HP-UX 11i June 2002 Release Notes

HP-UX 11i Operating Environment Applications
HP-UX 11i Operating Environment
Chapter 6
99
Perl Programming Language
new for
September 2001
Included as of the September 2001 release, Perl programming language version 5.6.1 is a
release of ActivePerl, a product of ActiveState Tool Corporation.
Documentation
For more information see the following:
Perl Programming, Third Edition, by Larry Wall, Tom Christiansen, and Jon
Orwant. OReilly and Associates, Inc. USBN 0-596-00027-8
the perl (1) manpage (points you to related perl manpages)
the /opt/perl/bin/perldoc program
For further information, see the following URLs:
http://www.perl.com
http://www.perl.org
Pluggable Authentication Modules (PAM) Kerberos
Pluggable Authentication Modules (PAM) Kerberos version B.11.11 is a service for
authenticating users or services across an open network. HP-UX 11i provides Kerberos
authentication through a Kerberos-Client product which is a part of the HP-UX base
operating system. Kerberos, the primary authentication mechanism for Windows 2000,
is integrated with Active Directory Service to provide enterprise-wide account
management. This necessitates the implementation of the Kerberos authentication
mechanism on HP-UX as a Pluggable Authentication Module.
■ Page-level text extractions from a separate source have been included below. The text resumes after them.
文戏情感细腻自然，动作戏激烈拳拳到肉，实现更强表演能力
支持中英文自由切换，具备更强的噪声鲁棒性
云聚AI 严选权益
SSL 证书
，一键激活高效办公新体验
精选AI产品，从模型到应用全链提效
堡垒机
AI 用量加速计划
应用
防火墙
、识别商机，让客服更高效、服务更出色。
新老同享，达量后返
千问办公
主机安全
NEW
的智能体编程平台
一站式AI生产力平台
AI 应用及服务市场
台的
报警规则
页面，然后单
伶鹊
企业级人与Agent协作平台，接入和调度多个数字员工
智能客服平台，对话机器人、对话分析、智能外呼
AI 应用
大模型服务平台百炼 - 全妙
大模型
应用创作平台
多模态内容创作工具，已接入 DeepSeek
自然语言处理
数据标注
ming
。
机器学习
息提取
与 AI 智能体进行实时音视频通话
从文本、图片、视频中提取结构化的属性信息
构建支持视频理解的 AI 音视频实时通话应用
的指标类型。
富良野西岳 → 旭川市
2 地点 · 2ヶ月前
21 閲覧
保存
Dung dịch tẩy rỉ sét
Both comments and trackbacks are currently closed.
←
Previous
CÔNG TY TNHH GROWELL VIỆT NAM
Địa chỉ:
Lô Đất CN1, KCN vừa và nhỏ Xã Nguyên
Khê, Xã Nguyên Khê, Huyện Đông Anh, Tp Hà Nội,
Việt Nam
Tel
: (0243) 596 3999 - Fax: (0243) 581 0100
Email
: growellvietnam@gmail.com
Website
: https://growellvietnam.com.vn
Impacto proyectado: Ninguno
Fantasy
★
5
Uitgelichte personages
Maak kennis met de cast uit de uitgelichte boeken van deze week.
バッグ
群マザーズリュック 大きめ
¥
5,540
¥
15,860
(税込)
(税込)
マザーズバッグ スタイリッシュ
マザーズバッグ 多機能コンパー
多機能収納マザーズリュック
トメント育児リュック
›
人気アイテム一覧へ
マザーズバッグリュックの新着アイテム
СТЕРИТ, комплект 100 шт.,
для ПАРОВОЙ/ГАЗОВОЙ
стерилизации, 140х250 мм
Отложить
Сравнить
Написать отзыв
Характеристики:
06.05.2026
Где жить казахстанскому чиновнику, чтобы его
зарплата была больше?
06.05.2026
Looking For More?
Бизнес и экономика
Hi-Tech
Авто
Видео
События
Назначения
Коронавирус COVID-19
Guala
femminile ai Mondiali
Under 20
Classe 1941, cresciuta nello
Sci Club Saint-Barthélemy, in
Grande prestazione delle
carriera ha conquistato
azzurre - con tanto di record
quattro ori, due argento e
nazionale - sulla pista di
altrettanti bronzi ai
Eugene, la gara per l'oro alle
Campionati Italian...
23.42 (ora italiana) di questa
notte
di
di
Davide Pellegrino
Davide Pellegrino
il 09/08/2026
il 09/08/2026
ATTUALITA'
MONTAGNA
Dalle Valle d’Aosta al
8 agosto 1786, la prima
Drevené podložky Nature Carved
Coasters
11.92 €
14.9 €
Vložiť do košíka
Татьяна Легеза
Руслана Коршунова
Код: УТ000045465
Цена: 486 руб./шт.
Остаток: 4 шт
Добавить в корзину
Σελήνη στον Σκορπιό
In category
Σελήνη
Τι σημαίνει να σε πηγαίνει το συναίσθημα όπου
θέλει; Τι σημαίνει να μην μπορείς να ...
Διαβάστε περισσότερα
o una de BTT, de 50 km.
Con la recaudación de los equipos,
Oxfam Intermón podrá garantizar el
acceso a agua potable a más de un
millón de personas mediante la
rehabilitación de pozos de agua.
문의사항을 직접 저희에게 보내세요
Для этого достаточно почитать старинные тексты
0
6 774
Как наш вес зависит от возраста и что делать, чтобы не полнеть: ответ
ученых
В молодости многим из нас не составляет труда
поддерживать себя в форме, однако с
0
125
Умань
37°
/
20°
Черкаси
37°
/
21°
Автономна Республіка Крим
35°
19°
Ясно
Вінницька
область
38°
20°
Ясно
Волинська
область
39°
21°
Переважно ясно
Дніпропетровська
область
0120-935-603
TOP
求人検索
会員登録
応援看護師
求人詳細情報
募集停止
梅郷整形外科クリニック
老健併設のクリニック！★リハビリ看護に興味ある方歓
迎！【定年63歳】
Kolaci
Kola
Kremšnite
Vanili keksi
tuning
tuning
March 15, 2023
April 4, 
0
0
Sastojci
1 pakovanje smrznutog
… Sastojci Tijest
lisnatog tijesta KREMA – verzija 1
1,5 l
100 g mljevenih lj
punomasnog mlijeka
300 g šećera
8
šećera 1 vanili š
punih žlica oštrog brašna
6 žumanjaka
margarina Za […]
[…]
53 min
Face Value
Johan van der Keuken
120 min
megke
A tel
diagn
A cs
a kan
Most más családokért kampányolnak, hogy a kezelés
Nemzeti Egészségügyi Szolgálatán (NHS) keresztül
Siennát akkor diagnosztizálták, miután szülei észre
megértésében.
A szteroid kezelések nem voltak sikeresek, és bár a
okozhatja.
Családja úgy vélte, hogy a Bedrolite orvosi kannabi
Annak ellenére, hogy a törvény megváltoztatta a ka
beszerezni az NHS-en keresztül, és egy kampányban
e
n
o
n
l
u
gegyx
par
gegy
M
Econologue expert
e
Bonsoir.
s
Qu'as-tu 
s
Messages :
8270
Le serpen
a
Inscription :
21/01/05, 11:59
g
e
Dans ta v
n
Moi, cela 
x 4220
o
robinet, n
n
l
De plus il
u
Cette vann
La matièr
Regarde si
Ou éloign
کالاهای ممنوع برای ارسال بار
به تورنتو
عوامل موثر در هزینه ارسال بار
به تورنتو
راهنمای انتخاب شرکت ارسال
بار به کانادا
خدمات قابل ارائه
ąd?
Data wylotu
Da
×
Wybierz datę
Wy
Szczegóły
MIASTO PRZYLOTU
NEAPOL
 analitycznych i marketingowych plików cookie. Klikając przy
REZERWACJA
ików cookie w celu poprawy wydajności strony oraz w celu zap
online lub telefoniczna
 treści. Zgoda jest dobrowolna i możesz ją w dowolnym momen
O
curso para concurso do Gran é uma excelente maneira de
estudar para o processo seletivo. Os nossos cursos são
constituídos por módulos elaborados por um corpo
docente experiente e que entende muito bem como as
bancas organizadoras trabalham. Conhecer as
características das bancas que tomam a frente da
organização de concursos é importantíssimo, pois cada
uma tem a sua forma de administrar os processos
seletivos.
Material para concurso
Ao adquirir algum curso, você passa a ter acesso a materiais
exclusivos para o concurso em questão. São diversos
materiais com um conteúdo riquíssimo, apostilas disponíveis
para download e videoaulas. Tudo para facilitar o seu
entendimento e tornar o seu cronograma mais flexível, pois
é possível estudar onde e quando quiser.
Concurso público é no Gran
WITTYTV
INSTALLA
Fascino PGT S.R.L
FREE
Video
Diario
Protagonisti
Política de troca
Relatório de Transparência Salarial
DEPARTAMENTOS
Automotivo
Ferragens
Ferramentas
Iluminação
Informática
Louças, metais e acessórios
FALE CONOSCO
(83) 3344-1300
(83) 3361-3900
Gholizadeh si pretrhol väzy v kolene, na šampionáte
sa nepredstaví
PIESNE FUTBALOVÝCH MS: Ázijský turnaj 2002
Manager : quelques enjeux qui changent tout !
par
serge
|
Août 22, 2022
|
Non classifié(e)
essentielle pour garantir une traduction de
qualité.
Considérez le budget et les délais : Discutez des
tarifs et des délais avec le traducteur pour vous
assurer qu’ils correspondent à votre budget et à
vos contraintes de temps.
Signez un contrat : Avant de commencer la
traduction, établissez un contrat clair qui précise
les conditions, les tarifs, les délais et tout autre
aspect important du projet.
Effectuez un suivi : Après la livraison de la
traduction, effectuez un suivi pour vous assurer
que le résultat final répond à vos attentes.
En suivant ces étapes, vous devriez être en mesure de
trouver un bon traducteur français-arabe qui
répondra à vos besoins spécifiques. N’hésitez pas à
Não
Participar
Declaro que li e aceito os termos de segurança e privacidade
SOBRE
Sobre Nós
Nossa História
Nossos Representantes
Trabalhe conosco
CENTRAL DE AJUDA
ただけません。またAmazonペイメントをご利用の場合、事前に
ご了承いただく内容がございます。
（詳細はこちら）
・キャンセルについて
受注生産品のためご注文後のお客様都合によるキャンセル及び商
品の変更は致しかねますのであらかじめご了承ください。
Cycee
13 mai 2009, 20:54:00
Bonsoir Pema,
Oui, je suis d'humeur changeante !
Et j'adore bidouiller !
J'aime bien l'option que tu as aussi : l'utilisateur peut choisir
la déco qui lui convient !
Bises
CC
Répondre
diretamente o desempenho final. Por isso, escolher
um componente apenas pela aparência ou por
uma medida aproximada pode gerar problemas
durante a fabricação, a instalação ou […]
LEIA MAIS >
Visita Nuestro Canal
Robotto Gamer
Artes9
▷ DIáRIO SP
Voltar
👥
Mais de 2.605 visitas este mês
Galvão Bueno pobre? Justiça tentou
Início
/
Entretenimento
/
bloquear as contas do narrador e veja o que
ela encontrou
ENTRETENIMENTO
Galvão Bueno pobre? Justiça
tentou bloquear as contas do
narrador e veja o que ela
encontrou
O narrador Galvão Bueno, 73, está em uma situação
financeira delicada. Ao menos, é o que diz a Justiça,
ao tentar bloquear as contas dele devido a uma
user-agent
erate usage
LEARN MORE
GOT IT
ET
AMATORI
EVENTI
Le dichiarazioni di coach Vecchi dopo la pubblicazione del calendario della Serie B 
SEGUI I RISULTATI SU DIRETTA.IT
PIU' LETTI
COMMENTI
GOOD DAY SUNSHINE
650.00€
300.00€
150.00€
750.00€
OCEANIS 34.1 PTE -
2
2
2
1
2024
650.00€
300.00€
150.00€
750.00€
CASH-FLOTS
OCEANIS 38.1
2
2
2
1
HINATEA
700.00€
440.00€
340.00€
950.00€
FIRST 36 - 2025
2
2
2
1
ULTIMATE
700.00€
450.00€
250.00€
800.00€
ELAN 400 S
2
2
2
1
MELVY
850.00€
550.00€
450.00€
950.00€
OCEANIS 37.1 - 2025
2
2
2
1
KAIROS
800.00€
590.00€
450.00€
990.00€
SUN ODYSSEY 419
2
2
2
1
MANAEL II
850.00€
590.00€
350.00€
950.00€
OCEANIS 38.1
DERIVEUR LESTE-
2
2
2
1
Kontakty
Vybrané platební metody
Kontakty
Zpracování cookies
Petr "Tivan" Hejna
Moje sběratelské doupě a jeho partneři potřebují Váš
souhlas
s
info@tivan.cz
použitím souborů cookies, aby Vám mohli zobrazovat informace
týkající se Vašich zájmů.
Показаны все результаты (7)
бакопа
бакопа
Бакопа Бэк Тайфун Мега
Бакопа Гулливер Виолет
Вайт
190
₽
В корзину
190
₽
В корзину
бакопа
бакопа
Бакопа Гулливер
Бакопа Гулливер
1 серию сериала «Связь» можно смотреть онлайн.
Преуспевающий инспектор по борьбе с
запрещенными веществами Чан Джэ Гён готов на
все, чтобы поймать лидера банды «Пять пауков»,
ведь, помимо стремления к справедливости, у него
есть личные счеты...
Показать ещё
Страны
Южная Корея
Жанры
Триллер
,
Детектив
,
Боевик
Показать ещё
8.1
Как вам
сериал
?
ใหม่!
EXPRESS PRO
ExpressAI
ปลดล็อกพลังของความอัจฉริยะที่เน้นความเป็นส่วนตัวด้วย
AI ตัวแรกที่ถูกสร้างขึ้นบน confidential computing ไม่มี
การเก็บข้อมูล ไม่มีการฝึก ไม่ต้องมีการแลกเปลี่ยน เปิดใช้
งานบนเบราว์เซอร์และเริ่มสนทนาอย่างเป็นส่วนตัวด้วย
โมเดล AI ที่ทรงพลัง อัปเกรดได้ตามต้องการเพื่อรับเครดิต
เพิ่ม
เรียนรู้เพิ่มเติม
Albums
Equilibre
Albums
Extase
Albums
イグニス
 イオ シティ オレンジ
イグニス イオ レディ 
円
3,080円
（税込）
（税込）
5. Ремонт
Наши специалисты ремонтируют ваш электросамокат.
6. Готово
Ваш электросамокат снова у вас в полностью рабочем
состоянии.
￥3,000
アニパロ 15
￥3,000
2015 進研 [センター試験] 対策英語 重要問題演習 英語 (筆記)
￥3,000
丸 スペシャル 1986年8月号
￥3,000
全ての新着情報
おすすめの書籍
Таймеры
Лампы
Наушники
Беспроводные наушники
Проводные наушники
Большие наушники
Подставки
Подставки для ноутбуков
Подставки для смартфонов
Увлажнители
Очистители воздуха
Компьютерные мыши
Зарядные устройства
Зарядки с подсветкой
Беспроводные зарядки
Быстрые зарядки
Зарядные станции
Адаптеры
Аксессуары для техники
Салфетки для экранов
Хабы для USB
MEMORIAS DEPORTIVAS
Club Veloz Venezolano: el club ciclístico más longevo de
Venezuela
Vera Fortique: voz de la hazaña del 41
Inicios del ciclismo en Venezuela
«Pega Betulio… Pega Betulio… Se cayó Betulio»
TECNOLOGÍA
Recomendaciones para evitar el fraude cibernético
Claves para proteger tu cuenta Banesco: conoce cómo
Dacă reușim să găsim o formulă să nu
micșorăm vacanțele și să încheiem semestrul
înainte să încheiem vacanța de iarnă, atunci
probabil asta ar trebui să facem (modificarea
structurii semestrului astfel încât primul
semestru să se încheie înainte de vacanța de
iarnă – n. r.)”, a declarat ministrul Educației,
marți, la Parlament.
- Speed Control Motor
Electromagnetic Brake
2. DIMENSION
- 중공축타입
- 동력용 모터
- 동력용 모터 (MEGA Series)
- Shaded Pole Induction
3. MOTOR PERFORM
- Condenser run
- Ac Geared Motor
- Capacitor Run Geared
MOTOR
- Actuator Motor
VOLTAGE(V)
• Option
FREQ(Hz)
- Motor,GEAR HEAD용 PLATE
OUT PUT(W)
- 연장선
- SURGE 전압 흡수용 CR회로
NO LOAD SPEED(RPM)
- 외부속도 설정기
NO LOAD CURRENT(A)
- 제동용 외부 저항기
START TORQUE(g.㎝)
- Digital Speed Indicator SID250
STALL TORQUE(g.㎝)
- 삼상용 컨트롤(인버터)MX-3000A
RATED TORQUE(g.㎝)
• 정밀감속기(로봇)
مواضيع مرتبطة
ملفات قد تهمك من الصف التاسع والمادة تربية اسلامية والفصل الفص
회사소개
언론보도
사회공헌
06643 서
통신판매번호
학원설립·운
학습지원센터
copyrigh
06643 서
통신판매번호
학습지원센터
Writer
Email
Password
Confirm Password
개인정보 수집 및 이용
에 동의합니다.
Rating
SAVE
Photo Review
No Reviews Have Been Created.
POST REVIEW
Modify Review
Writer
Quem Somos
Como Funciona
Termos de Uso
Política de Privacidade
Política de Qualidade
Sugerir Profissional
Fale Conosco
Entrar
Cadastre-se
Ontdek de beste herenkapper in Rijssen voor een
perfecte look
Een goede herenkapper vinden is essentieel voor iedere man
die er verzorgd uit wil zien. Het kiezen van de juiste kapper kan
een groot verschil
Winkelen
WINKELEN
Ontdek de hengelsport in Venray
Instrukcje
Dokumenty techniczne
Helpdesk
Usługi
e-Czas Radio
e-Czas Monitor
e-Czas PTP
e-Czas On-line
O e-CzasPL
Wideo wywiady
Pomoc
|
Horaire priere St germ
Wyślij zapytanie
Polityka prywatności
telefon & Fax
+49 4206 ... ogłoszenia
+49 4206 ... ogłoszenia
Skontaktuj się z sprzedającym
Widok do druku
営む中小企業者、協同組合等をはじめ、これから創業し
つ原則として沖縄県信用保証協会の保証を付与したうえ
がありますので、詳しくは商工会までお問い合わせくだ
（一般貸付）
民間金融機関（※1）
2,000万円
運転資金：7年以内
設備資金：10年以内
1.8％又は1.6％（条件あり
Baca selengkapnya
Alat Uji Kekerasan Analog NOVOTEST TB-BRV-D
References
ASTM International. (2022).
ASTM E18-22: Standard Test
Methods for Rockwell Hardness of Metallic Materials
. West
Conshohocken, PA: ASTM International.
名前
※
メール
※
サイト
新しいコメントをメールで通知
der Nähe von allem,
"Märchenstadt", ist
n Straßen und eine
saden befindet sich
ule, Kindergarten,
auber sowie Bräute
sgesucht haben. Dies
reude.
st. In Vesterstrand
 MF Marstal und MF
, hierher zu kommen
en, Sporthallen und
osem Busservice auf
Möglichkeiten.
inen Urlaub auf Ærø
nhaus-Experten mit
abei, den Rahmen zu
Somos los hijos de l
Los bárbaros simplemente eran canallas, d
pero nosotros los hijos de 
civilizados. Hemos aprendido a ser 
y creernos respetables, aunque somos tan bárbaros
Pluggable Authentication Modules (PAM) [OSF RFC 86] is the standard authentication
mechanism, and is easily configurable to support multiple authentication technologies
on HP-UX.
PAM Kerberos provides the PAM mechanism and encryption support.
The PAM service modules were implemented as a shared library, libpam_krb5.1. This
library is built by linking with libkrb5.1, and is therefore not dependent on the
libsys.sl library.
The HP-UX 11i implementation of Kerberos version 5 protocol provides enterprise-wide
strong user authentication. Using encryption during the user authentication process,
Kerberos infrastructure provides privacy and integrity of user login information since
passwords are no longer communicated in clear text over the network.
HP-UX system entry services can work with any Kerberos v5 Server, namely, MIT
Kerberos and Microsoft Windows 2000. Thus, passwords can be effectively unified in an
Intranet with heterogeneous systems such as UNIX and Microsoft Windows 2000.
Furthermore, support of password change protocol automates propagation of password
changes. These two features can significantly reduce user administration complexity in a
heterogeneous environment.
The HP-UX applications using PAM include telnet, login, remsh, ftp, rexec, rlogin,
dtlogin, and rcp. PAM Kerberos interoperates with a Key Distribution Center (KDC)
operating on either a UNIX or a Microsoft Windows 2000 server.